Go through the entries below from the first line and output each one exactly, up to and including the line with "6: (873, 281)".

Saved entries
========

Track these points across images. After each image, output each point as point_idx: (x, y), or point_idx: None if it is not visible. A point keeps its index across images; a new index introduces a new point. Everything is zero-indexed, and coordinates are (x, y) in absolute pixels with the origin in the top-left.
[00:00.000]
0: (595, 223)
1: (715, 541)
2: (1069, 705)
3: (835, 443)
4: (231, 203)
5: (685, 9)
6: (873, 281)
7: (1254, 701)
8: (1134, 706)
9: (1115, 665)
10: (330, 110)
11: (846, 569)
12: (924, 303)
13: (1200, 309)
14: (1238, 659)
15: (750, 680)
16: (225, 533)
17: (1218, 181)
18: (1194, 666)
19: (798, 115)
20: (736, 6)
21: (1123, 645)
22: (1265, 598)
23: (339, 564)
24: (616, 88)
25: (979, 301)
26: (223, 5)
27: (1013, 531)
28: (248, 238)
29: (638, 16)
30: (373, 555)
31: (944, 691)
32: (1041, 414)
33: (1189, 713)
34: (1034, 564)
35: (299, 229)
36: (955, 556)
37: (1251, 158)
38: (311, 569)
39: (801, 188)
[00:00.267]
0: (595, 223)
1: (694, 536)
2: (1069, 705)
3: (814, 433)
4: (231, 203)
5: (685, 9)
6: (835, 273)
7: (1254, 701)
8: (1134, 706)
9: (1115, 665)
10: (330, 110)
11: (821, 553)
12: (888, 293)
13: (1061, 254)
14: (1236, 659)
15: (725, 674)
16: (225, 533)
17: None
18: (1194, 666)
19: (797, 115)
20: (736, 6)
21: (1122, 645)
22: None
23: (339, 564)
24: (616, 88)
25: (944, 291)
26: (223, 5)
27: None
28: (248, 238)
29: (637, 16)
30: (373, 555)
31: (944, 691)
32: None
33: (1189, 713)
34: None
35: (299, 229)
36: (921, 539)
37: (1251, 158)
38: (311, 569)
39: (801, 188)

========

(Response to the task)
Track these points across images. After each image, output each point as point_idx: (x, y), or point_idx: None if it is not visible. A point keeps its index across images; a new index introduces a new point. Everything is zero-indexed, and coordinates are (x, y) in absolute pixels with the origin in the top-left.
[00:00.000]
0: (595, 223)
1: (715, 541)
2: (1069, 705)
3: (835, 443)
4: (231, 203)
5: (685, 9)
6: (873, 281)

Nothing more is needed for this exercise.